▶ **Exercise**: Please rewrite the rows from the start of the saved entries through the line that contains "Peer Review", changing "Pig" to "Horse" and keeping everything else the same.

BEGIN Records for the exercise

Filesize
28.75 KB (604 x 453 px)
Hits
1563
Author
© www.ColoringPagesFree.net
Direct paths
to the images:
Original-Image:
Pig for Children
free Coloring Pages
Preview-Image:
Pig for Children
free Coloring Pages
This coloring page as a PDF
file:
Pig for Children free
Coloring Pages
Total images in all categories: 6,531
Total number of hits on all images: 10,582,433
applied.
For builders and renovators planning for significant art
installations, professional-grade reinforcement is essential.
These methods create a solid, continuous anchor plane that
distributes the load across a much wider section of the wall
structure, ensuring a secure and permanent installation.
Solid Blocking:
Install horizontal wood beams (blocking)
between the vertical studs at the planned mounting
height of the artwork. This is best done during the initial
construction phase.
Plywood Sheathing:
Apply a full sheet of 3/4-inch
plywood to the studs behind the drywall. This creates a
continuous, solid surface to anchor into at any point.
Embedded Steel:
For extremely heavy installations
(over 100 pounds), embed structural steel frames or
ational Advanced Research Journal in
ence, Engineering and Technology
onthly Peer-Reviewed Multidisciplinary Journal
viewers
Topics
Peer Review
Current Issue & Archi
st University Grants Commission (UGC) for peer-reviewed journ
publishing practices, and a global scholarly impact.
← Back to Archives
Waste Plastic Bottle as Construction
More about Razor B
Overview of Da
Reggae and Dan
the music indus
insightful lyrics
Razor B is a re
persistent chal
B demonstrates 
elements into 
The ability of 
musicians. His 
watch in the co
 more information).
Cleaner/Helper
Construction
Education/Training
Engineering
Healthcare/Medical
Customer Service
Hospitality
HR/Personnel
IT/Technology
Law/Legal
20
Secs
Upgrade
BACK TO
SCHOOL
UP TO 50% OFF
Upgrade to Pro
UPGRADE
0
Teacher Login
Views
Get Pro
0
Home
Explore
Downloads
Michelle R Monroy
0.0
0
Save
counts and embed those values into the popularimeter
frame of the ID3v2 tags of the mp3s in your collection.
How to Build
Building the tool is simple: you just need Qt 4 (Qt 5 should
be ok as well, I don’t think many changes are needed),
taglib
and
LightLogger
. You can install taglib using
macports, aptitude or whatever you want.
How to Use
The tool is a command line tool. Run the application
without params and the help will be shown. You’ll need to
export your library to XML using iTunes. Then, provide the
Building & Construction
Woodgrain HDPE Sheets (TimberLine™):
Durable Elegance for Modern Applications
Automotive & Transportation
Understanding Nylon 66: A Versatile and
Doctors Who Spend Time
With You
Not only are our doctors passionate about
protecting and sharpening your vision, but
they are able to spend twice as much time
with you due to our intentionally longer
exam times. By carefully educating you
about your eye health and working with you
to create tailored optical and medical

END Records for the exercise

▶ **Response**:
Filesize
28.75 KB (604 x 453 px)
Hits
1563
Author
© www.ColoringPagesFree.net
Direct paths
to the images:
Original-Image:
Horse for Children
free Coloring Pages
Preview-Image:
Horse for Children
free Coloring Pages
This coloring page as a PDF
file:
Horse for Children free
Coloring Pages
Total images in all categories: 6,531
Total number of hits on all images: 10,582,433
applied.
For builders and renovators planning for significant art
installations, professional-grade reinforcement is essential.
These methods create a solid, continuous anchor plane that
distributes the load across a much wider section of the wall
structure, ensuring a secure and permanent installation.
Solid Blocking:
Install horizontal wood beams (blocking)
between the vertical studs at the planned mounting
height of the artwork. This is best done during the initial
construction phase.
Plywood Sheathing:
Apply a full sheet of 3/4-inch
plywood to the studs behind the drywall. This creates a
continuous, solid surface to anchor into at any point.
Embedded Steel:
For extremely heavy installations
(over 100 pounds), embed structural steel frames or
ational Advanced Research Journal in
ence, Engineering and Technology
onthly Peer-Reviewed Multidisciplinary Journal
viewers
Topics
Peer Review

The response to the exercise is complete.